No Repurchase Upon Acceleration Clause Samples

The "No Repurchase Upon Acceleration" clause stipulates that, in the event of an acceleration of obligations—such as when a borrower defaults and the lender demands immediate repayment—the borrower is not permitted to repurchase or redeem the outstanding debt. This means that, even if the borrower has the financial means or wishes to buy back the debt after acceleration, they are contractually barred from doing so. The core function of this clause is to protect the lender by preventing the borrower from circumventing the consequences of default, thereby ensuring that the lender retains control over the enforcement process and potential recovery options.
No Repurchase Upon Acceleration. Notwithstanding anything herein to the contrary, there shall be no purchase of any Securities pursuant to this Section 3.08 if the principal amount of the Securities has been accelerated, and such acceleration has not been rescinded, on or prior to the Repurchase Date (except in the case of an acceleration resulting from a default by the Company in the payment of the Repurchase Price with respect to such Securities).

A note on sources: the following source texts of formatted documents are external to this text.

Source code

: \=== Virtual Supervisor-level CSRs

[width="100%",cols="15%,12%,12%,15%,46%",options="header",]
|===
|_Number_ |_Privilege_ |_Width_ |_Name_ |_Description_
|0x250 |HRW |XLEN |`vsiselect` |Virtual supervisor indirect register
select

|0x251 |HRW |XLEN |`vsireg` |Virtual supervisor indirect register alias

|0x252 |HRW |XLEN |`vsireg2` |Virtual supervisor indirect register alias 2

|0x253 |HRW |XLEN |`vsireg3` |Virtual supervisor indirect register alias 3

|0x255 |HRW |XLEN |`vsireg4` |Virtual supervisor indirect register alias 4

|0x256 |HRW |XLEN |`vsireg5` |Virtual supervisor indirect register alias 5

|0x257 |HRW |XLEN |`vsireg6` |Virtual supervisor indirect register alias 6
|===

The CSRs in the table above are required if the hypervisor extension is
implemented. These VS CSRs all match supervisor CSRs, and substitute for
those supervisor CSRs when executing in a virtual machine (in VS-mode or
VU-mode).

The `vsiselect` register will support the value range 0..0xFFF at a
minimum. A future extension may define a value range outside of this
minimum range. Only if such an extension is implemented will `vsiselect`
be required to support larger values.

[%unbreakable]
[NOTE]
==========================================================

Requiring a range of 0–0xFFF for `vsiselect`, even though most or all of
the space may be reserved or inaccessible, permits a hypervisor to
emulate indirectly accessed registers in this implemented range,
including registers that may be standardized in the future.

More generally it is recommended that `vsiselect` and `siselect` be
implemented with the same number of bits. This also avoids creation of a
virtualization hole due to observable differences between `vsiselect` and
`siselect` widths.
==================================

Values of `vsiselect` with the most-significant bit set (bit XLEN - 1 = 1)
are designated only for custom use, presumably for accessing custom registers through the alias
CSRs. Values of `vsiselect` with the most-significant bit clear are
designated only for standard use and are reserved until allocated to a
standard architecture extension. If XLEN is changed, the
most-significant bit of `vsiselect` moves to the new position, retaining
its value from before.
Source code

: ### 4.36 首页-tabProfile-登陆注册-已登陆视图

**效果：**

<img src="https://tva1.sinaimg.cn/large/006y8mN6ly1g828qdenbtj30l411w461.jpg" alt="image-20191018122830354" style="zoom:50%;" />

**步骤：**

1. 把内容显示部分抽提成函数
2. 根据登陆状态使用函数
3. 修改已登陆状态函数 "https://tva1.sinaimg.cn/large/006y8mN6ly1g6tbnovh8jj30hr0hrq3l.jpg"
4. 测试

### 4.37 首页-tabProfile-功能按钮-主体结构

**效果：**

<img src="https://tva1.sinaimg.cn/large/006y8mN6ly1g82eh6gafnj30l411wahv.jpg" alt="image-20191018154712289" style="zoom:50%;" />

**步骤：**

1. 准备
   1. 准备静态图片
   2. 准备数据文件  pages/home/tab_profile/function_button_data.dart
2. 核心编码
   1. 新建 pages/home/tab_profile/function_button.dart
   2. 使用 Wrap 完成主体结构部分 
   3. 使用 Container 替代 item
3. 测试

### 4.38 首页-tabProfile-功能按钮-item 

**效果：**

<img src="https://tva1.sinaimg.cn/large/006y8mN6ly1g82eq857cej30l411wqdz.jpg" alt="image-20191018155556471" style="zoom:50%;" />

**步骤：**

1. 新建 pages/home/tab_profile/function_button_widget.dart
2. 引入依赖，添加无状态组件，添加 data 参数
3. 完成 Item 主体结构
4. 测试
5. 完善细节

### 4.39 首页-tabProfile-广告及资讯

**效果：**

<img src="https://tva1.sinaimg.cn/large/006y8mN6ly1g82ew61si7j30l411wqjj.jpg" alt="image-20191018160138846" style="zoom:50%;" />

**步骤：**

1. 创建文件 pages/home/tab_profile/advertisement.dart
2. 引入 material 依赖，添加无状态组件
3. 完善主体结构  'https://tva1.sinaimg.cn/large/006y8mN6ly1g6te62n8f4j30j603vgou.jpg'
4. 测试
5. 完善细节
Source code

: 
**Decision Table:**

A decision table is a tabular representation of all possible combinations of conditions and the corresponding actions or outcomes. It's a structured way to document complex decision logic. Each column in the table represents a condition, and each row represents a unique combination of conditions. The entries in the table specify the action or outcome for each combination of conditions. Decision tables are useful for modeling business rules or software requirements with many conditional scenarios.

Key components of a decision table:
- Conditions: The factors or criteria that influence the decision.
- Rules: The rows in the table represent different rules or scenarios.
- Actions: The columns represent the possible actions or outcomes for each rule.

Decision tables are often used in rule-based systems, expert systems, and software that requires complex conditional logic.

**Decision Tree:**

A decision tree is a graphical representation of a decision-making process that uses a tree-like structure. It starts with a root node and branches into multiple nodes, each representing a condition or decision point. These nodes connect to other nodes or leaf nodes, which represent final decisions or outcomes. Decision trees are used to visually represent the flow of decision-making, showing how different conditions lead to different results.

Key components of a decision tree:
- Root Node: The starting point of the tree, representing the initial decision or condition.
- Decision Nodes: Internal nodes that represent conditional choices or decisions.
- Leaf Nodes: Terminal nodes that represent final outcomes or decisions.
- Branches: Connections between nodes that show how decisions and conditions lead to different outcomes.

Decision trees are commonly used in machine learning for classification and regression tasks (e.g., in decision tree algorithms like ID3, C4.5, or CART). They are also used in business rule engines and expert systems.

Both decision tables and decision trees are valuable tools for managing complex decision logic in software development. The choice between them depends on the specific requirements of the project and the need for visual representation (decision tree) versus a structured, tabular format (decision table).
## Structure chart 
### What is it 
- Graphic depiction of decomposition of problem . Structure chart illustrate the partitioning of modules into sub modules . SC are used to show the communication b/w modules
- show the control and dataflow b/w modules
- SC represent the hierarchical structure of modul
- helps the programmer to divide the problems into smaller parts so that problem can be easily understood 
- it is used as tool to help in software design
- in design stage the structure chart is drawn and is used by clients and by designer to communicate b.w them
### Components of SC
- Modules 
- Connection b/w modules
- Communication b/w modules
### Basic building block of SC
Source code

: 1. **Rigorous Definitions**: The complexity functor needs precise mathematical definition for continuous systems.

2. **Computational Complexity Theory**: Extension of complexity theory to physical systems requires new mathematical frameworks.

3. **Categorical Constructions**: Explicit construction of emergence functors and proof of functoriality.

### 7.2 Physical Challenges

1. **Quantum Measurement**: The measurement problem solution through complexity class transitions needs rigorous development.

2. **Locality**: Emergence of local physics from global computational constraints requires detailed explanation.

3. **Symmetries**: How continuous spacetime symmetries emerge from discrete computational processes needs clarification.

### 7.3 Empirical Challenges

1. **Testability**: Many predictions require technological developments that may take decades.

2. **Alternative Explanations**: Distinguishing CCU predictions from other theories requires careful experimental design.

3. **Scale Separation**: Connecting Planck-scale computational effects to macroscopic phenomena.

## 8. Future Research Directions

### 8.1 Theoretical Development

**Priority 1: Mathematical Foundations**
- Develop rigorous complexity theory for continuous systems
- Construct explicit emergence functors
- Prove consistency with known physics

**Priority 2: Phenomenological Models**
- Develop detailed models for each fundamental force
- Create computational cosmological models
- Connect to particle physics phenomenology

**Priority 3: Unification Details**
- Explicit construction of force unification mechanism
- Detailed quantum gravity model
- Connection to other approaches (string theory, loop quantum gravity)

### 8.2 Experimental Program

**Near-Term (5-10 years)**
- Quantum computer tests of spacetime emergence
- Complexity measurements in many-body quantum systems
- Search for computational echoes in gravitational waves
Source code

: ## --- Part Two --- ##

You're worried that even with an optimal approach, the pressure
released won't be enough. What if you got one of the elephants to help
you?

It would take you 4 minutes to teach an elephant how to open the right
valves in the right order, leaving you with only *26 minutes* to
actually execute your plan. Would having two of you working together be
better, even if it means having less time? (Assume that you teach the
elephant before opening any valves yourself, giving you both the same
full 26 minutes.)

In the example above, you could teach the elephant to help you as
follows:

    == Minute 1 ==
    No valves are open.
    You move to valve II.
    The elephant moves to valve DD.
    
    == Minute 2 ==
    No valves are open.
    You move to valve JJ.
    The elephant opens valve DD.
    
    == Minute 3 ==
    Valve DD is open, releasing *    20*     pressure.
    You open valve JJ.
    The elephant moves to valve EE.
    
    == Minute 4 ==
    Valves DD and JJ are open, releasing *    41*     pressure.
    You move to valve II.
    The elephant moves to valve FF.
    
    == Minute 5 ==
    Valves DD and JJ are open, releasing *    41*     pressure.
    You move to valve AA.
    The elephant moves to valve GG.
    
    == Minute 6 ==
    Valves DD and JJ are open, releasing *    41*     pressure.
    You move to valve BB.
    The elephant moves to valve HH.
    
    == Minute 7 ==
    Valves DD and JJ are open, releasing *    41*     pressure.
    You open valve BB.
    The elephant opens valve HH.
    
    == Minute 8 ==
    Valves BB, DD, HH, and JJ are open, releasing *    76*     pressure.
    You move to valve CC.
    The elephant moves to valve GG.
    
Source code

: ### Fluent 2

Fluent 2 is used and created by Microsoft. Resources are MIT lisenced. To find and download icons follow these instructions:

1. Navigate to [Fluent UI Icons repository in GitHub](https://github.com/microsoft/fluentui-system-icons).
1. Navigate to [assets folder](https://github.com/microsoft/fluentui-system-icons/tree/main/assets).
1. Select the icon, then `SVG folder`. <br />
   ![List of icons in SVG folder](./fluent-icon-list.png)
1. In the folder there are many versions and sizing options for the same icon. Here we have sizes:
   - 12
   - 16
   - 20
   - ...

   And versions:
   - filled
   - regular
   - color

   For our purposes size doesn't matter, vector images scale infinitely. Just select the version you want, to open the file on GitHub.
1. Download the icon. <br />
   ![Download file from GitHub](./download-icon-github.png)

No Repurchase Upon Acceleration. No Notes may be repurchased on any date at the option of Holders upon a Fundamental Change if the principal amount of the Notes has been accelerated, and such acceleration has not been rescinded, on or prior to such date. The Paying Agent will promptly return to the respective Holders thereof any Certificated Notes held by it following the acceleration of the Notes, and any instructions for book-entry transfer of the Notes in compliance with the Applicable Procedures shall be deemed to have been cancelled, and, upon such return or cancellation, as the case may be, the Repurchase Notice with respect thereto shall be deemed to have been withdrawn.
No Repurchase Upon Acceleration. No Securities may be repurchased on any date at the option of Holders upon a Fundamental Change if the principal amount of the Securities has been accelerated, and such acceleration has not been rescinded, on or prior to such date (except in the case of an acceleration resulting from a Default by the Company in the payment of the Fundamental Change Repurchase Price with respect to such Securities). The Paying Agent will promptly return to the respective Holders thereof any Certificated Securities held by it following the acceleration of the Securities (except in the case of an acceleration resulting from a Default by the Company in the payment of the Fundamental Change Repurchase Price with respect to such Securities), and any instructions for book-entry transfer of the Securities in compliance with the Applicable Procedures shall be deemed to have been cancelled, and, upon such return or cancellation, as the case may be, the Fundamental Change Repurchase Notice with respect thereto shall be deemed to have been withdrawn.